## Opdracht
Tel in hoeveel regels van de gegevens hieronder de tekenreeks "DoRead" voorkomt. Geef alleen dat aantal.

^^^^^^^^

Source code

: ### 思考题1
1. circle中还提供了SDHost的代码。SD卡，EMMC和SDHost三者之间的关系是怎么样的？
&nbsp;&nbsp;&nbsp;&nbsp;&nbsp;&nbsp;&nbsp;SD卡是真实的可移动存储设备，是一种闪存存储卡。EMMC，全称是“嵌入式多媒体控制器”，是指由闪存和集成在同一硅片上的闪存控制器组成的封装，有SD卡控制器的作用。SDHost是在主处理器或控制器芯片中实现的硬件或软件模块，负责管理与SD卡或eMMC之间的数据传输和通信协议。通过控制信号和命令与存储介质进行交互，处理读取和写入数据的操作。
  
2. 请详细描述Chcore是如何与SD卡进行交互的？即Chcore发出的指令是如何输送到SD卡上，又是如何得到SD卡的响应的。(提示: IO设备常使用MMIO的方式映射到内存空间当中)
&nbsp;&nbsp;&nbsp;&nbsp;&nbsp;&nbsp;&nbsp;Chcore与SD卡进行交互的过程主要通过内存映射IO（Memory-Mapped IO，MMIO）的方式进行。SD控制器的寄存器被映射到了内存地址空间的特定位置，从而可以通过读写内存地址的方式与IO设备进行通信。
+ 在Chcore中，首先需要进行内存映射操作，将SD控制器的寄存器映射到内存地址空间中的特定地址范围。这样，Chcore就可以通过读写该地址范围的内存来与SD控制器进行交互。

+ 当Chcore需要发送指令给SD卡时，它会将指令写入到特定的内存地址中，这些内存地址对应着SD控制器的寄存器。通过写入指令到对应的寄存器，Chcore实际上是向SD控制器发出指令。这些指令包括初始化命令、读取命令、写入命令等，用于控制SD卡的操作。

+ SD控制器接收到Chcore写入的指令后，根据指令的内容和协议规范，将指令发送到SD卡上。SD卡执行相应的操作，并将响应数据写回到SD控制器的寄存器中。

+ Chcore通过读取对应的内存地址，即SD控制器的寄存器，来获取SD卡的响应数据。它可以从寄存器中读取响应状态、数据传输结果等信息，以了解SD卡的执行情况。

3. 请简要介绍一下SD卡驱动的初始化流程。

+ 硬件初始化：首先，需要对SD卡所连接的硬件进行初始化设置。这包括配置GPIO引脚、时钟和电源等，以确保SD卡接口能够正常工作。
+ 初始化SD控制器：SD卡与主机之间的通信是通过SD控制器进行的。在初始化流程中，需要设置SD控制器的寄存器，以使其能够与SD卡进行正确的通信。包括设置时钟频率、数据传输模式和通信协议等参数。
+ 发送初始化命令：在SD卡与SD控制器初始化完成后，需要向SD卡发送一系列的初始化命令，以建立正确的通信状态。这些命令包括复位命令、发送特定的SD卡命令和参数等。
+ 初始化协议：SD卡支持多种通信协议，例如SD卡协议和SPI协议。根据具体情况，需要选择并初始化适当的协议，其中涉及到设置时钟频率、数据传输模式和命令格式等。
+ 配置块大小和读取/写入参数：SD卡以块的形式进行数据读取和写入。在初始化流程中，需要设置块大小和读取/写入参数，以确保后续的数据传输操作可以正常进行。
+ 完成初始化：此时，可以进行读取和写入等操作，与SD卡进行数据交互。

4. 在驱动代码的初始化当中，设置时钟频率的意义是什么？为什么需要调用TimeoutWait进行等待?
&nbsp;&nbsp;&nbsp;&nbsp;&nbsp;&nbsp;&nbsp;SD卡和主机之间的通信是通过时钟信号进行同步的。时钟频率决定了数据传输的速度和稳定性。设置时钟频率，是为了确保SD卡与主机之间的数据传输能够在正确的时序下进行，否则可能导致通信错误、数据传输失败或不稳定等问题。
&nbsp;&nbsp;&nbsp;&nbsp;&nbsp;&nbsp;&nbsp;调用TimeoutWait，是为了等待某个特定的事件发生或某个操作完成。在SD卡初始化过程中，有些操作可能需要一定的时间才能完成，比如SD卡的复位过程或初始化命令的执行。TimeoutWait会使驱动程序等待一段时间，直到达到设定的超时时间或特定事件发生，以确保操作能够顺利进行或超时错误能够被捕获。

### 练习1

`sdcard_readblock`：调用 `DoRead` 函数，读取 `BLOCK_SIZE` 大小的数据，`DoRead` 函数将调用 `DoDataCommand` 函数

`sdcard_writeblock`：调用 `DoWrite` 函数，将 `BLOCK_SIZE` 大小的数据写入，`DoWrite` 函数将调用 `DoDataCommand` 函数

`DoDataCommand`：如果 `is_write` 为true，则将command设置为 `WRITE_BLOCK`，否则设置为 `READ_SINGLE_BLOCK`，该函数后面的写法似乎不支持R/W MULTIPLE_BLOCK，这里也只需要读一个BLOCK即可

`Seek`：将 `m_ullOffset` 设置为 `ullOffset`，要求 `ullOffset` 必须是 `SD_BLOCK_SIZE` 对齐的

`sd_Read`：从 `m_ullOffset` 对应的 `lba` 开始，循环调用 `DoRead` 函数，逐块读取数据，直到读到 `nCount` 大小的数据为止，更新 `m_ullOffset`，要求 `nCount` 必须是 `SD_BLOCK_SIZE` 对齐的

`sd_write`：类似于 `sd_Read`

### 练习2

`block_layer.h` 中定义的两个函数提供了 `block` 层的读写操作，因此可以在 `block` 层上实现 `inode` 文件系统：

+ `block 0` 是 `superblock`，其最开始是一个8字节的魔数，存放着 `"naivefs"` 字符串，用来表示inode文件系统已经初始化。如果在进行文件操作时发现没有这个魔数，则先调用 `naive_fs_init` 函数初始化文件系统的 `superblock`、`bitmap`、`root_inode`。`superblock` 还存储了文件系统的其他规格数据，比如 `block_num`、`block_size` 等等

^^^^^^^^

## Jouw oplossing
2